There's a more basic problem: If the drinking age is lowered to 18, who is to provide the supervision that McCardell suggests? Surely not bar owners who want to sell them as many drinks as possible. It's unclear why shifting the venue of drinking from frat houses to bars will help solve the problem of hard-core student drinking.

Finally, lowering the drinking age to 18 would stop infantilizing college students, but it would probably kill more of them in traffic accidents. In 2006, 2,121 people ages 16 to 20 died in alcohol-related fatalities on U.S. roads, according to data compiled for me by the National Highway Traffic Safety Administration; in 1984, the figure was 4,612. McCardell has argued that improvements in seat-belt use and car safety partly explain these gains, but traffic fatalities unrelated to alcohol have increased 21% in that age group during the same period (the raw numbers are 2,915 in 1984 and 3,537 in 2006).

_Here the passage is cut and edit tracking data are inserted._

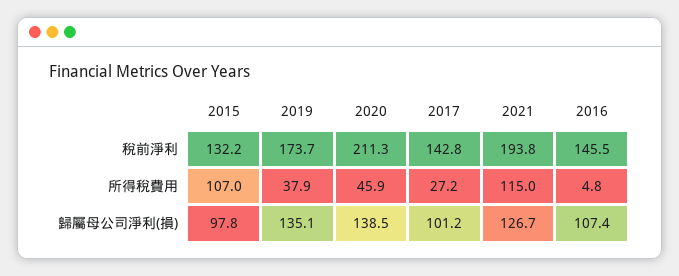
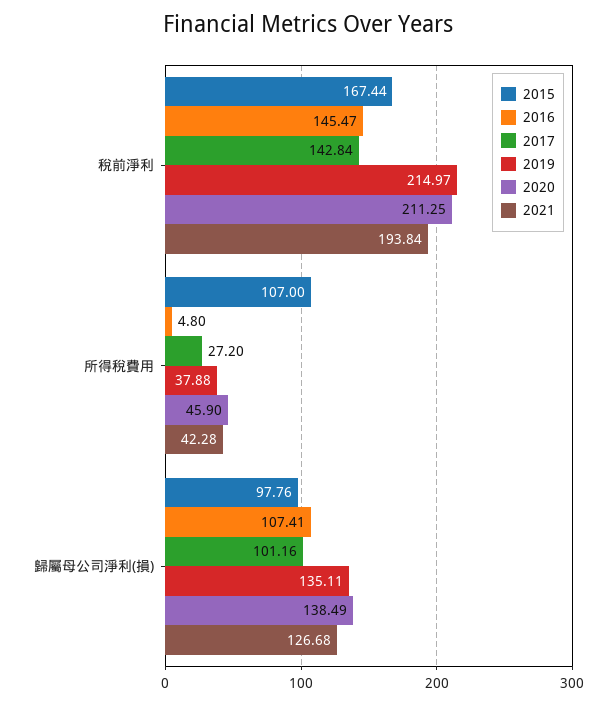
  {
    "2015": {
-     "稅前淨利": 132.2,
+     "稅前淨利": 167.44,
      "所得稅費用": 107,
      "歸屬母公司淨利(損)": 97.76
    },
    "2019": {
-     "稅前淨利": 173.7,
+     "稅前淨利": 214.97,
      "所得稅費用": 37.88,
      "歸屬母公司淨利(損)": 135.11
    },
    "2020": {
      "稅前淨利": 211.25,
      "所得稅費用": 45.9,
      "歸屬母公司淨利(損)": 138.49
    },
    "2017": {
      "稅前淨利": 142.84,
      "所得稅費用": 27.2,
      "歸屬母公司淨利(損)": 101.16
    },
    "2021": {
      "稅前淨利": 193.84,
-     "所得稅費用": 115,
+     "所得稅費用": 42.28,
      "歸屬母公司淨利(損)": 126.68
    },
    "2016": {
      "稅前淨利": 145.47,
      "所得稅費用": 4.8,
      "歸屬母公司淨利(損)": 107.41
    }
  }

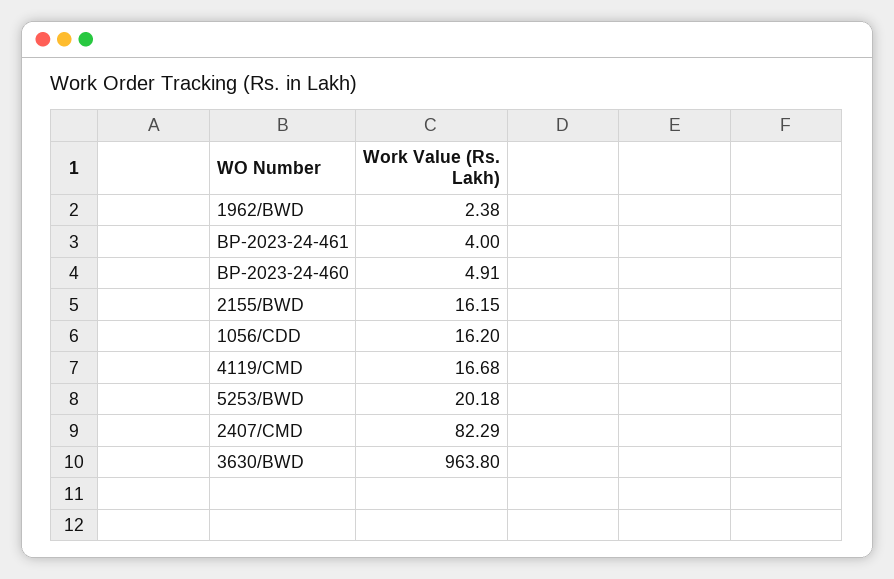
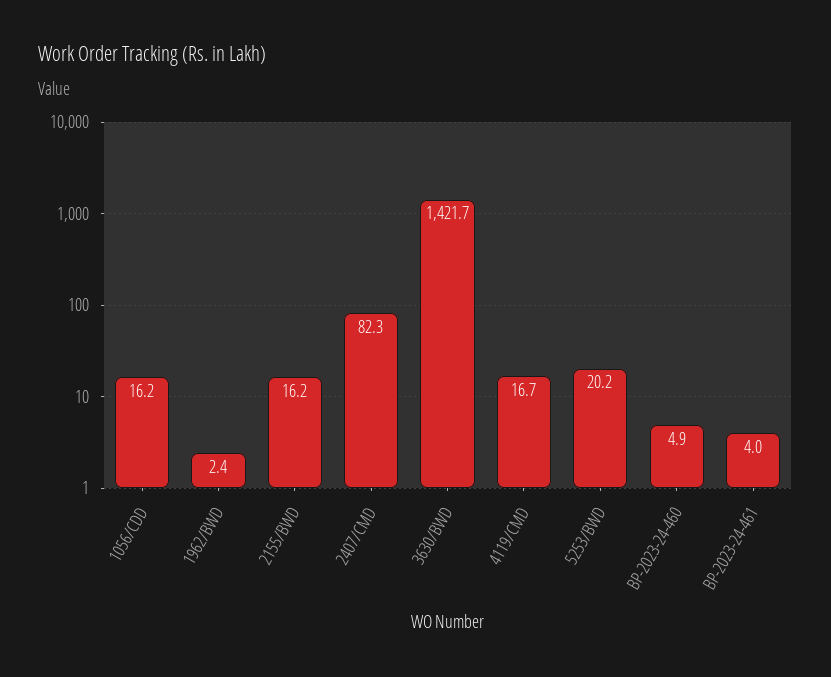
  {
    "1962/BWD": 2.38,
    "BP-2023-24-461": 4,
    "BP-2023-24-460": 4.91,
    "2155/BWD": 16.15,
    "1056/CDD": 16.2,
    "4119/CMD": 16.68,
    "5253/BWD": 20.18,
    "2407/CMD": 82.29,
-   "3630/BWD": 963.8
+   "3630/BWD": 1421.7
  }

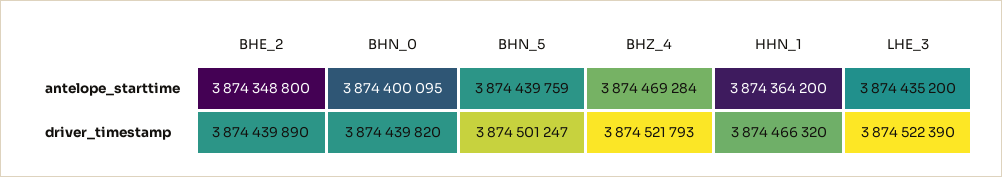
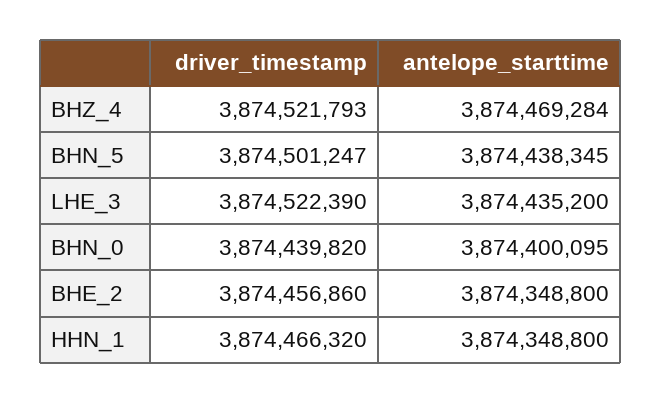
  {
    "BHE_2": {
      "antelope_starttime": 3874348800,
-     "driver_timestamp": 3874439890
+     "driver_timestamp": 3874456860
    },
    "BHN_0": {
      "antelope_starttime": 3874400095,
      "driver_timestamp": 3874439820
    },
    "BHN_5": {
-     "antelope_starttime": 3874439759,
+     "antelope_starttime": 3874438345,
      "driver_timestamp": 3874501247
    },
    "BHZ_4": {
      "antelope_starttime": 3874469284,
      "driver_timestamp": 3874521793
    },
    "HHN_1": {
-     "antelope_starttime": 3874364200,
+     "antelope_starttime": 3874348800,
      "driver_timestamp": 3874466320
    },
    "LHE_3": {
      "antelope_starttime": 3874435200,
      "driver_timestamp": 3874522390
    }
  }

Choose Responsibility supporters have also claimed that other countries that haven't raised their drinking ages — including Canada and the United Kingdom — saw their drunk-driving fatalities drop even faster than in the U.S. But that's simply not true. In 1984, 45% of U.S. drivers killed in accidents turned out to have been legally drunk. That percentage was just 32% in 2006. By contrast, the percentage of drivers killed in Great Britain who were drunk actually rose slightly, from 19% in 1989 to 21% in 2005.

McCardell is right that the U.S. has an odd and dysfunctional relationship with alcohol, and his voice is refreshing in a debate dominated by MADD pieties. But lowering the drinking age is going too far.